For me .

This post is for me and for any one else who is worried that the world has gone mad.

The lilies smell incredible and have withstood lashing rain and hail.

The view is dawn this morning.

Flaming June

This month has roared by. The start was so beautiful it took my breath away .

Not my garden!

Peonies and sweet peas, rose gardens laden with perfume and delphiniums the colours of Greek seas.

Mornings absolutely crammed with astounding moths and then such heat that we had to close the shutters and imagine there was no outside and read scratchy novels inside.

Then the storms cleared the polluted air and we cracked open the windows again. Suddenly the lawn was fissured and brown, the peonies were long gone and the roses were fried, but the everlasting Sweetpea explosively scrambling over everything. The red currants and gooseberries were ripe to falling and the little fig tree, I was sure had died, put out green leaves.

The month isn’t over . The rain has revived so much, and June flames on !

Story of the night

One of the reasons I like moths are their names. The names are redolent of Victorian parsonages , where I imagine bewhiskered vicars pouring over newly caught specimens and allowing themselves a rare flight of fancy, as they coin a name for their new find.

The practice still continues. A recently named moth is a type of rustic moth is called Clancy’s Rustic after Mr Clancy, who first identified it in Britain . I caught this moth in my light trap in France last year and was impressed by the gold outline of the diagnostic kidney mark on its wing.

Other moths also have wonderfully distinctive names. My current favourites are the Uncertain and the Red- necked footman. The pinky freckled moth is rather romantically called the Maiden’s Blush and the flashy spotted moth is a Scarlet Tiger. There is a dark Grey Dagger, an Old Lady , a Gypsy Moth, an Elephant Hawk moth and a Silver Cloud, to name but a few.

It is too hot to go out today so I think I will concoct a story involving an old lady with a grey dagger who fools the red necked footman into allowing the uncertain, blushing maiden to meet the scarlet tiger, before disappearing on a silver cloud pursued by a random elephant riding a huge hawk.

I think that I might have been out in the sun too much – roll on the night!

No Mow May – retrospective.

I stopped mowing my lawn as soon as I had one.

We once rented part of a very old bake house that belonged to Garsington Manor in Oxfordshire. We were responsible for a dank patch of grass next to the village pond. In the first no mow spring, early purple orchids came up.

We moved to Wales and eventually put down a deposit on a bungalow on the edge of a venerable town. Masses of ox- eye daisies came up along with red campion and dandelions . We were not yet brave enough to let them all grow, but soon learnt that you could mow paths through your “meadow” and this semblance of order kept the neighbours happy.

In the tropical countries in which we subsequently lived, lawns were rare and generally composed of tough mat grasses that had never been meadowlands, but not cutting the grass still allowed bigger ant hills to flourish and ant loving birds to feed.

In France we bought a flat slab of lawn surrounded by low maintenance evergreens and chicken wire. Our cat was deeply unimpressed, as there was no where to hide and absolutely no life to hunt. We agreed with him and took to diligent neglect or re-wilding, as it is more fashionably called.

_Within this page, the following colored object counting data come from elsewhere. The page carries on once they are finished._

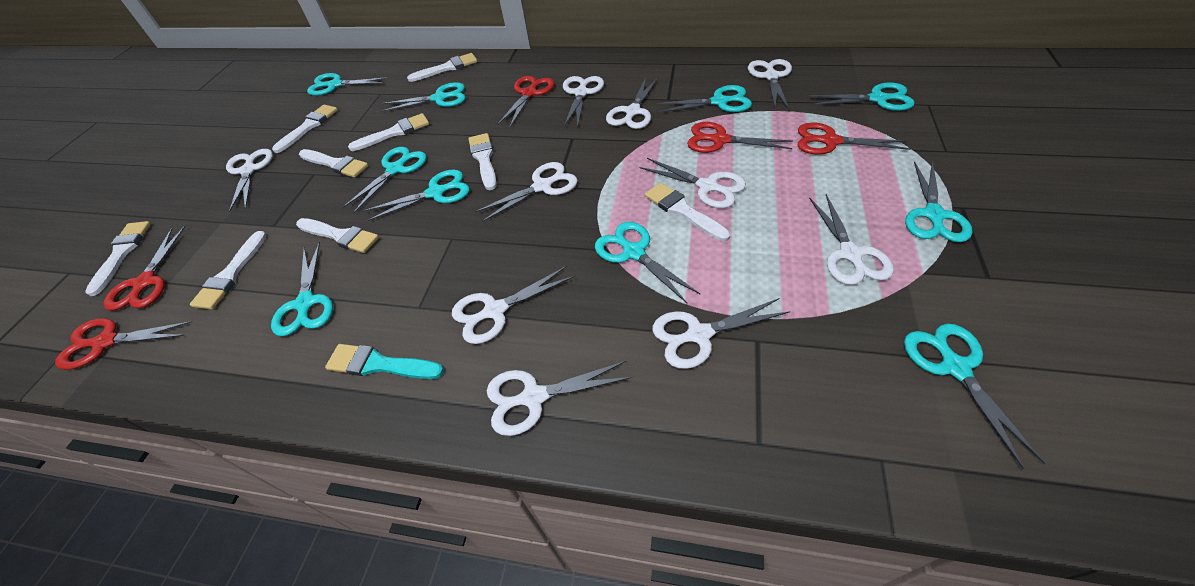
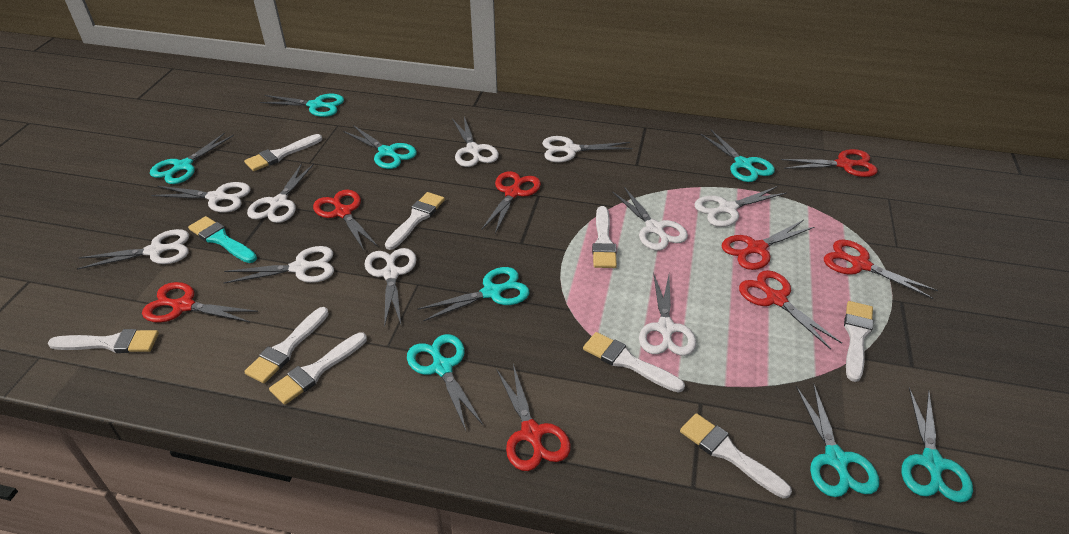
red scissors: 5 -> 8
turquoise scissors: 10 -> 8

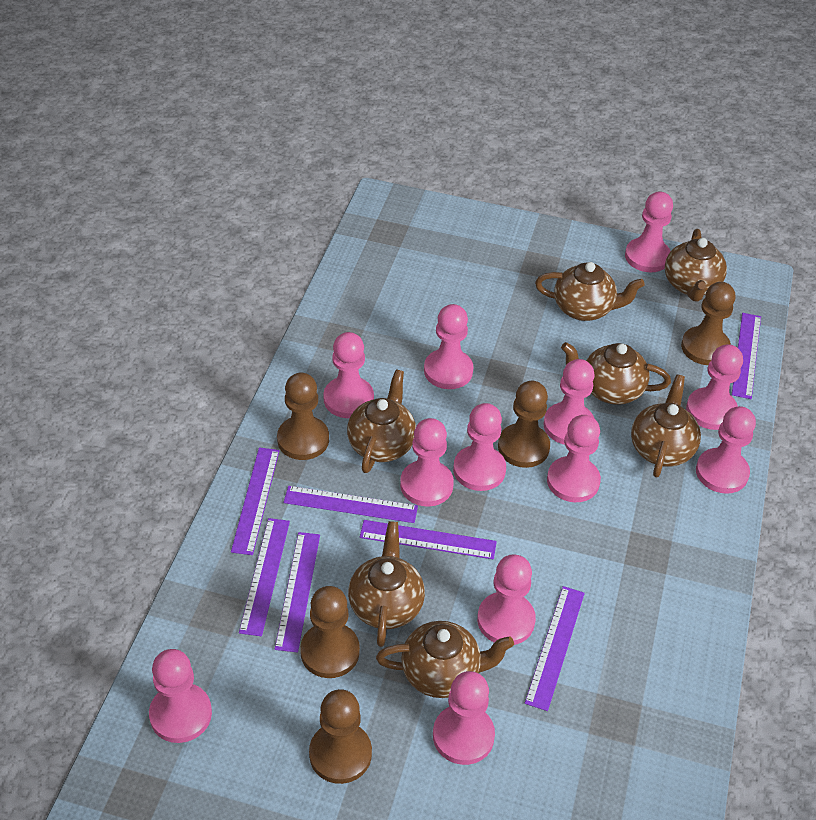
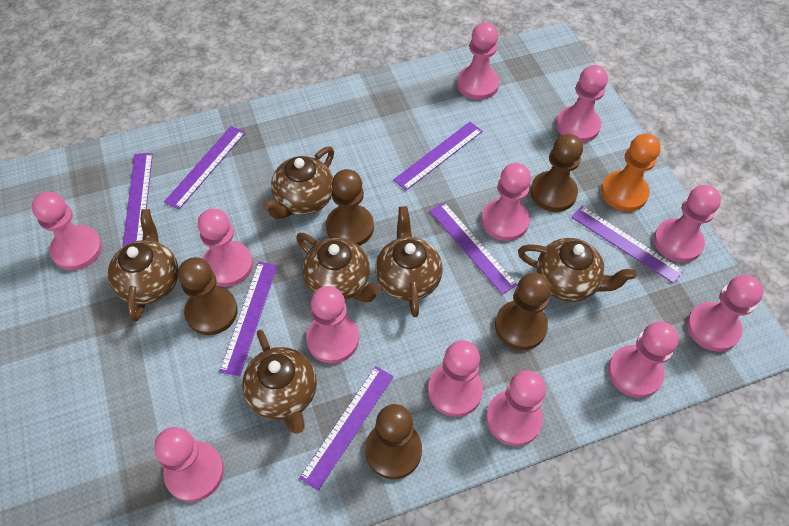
brown teapot: 7 -> 6
orange pawn: 0 -> 1

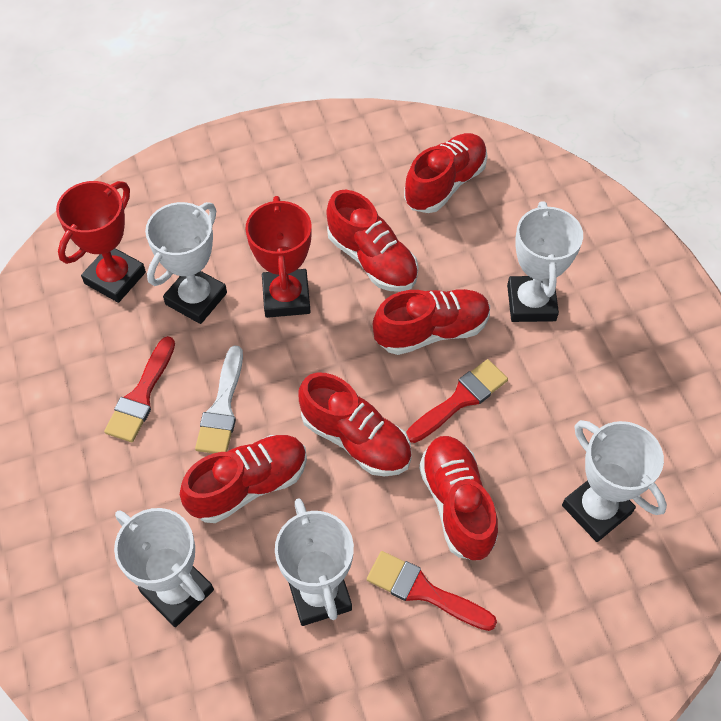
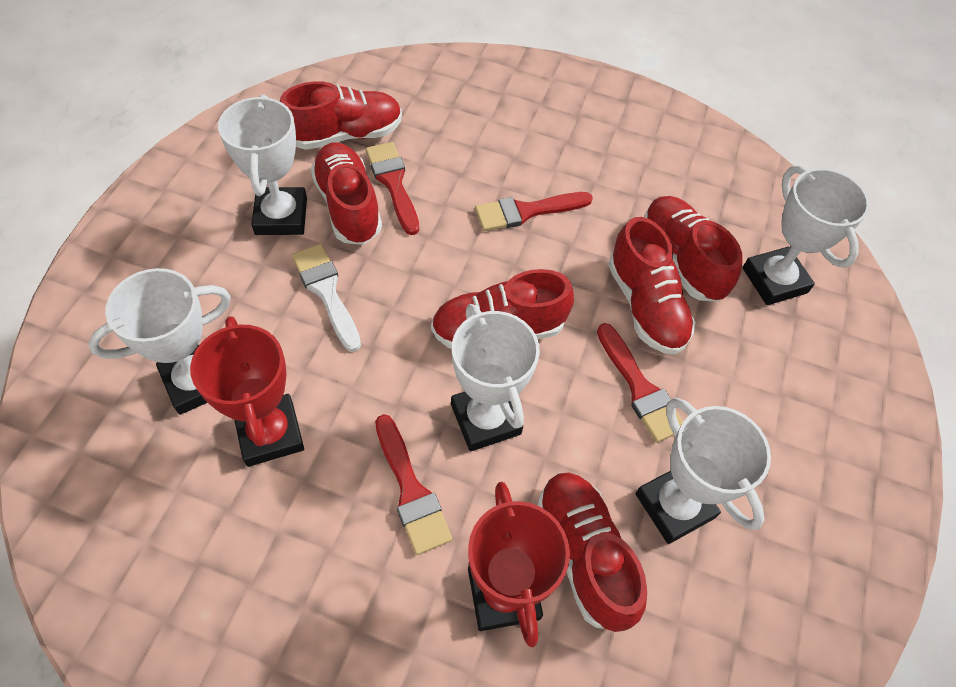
red brush: 3 -> 4

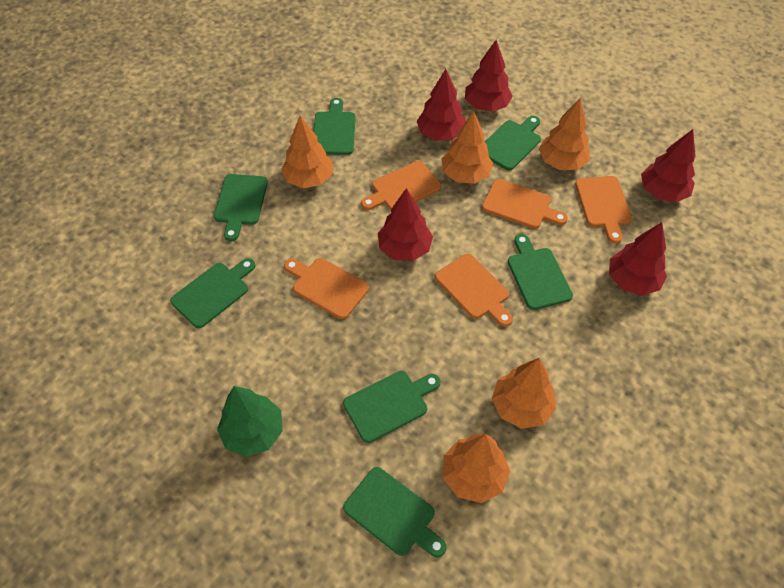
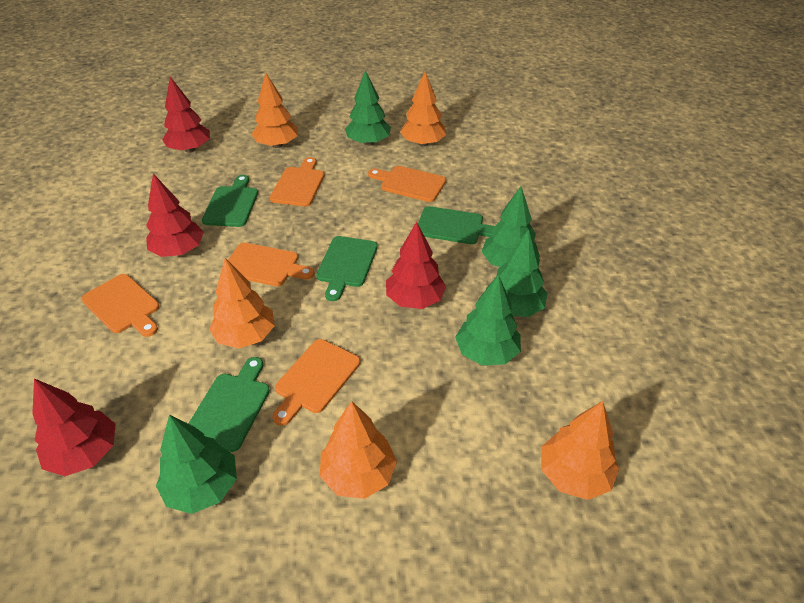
green cutting board: 7 -> 4
green tree: 1 -> 5
red tree: 5 -> 4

Birch trees, ash, dogwood, spindle and wild privet self seeded and in a corner we let them all grow. In the grass; hawks bit, eye bright, ladies smock, bugle, daisies and dandelions, sedges and plantains, fox and cubs, primroses and cowslips, teasels, evening primroses and mulleins appeared in their seasons. We collected local wild seeds and threw them in for good measure. The ox eye daisies and the hay rattle never took, like wise the foxgloves, but then it all depends of what type of soil you have and when you eventually do cut the grass.

If you never cut the grass, then bushes and finally trees will take over. We allowed this happen in a part of the garden and now that part is full of nesting birds and mice and hedgehogs. The cats now have so many places to hunt, sun and to hide that they are happy to stay safe in our garden away from the traffic and the thundering computer driven tractors.

There is no down side to not mowing your lawn. You have more time to enjoy your garden, the garden is infinitely quieter and the difference to the amount of life that will live with you in your garden, is absolutely staggering .

No Mow May, No Mow June and a bit of mowing if you don’t want a forest glade. What could be easier!???

Hart’s Tongue

These beautiful ferns stay green all through the darkest months of winter and when they make new leaves in the spring, the slowly uncurling fronds look like the soft tongue of a female deer – a hart.

I decided that the world had gone to hell in a hand basket when I saw a venerable old pub in the Cotswolds had changed its sign from that of a deer, to that of a cheesy looking gold heart and of course the spelling of the name was changed from the Golden Hart to the Golden Heart.

I have since realised that there are other things more worthy of getting angry about in the world and so I enjoy watching the ferns unfurl in the late spring and imagining that a real deer might even lick the rain from their glossy surface.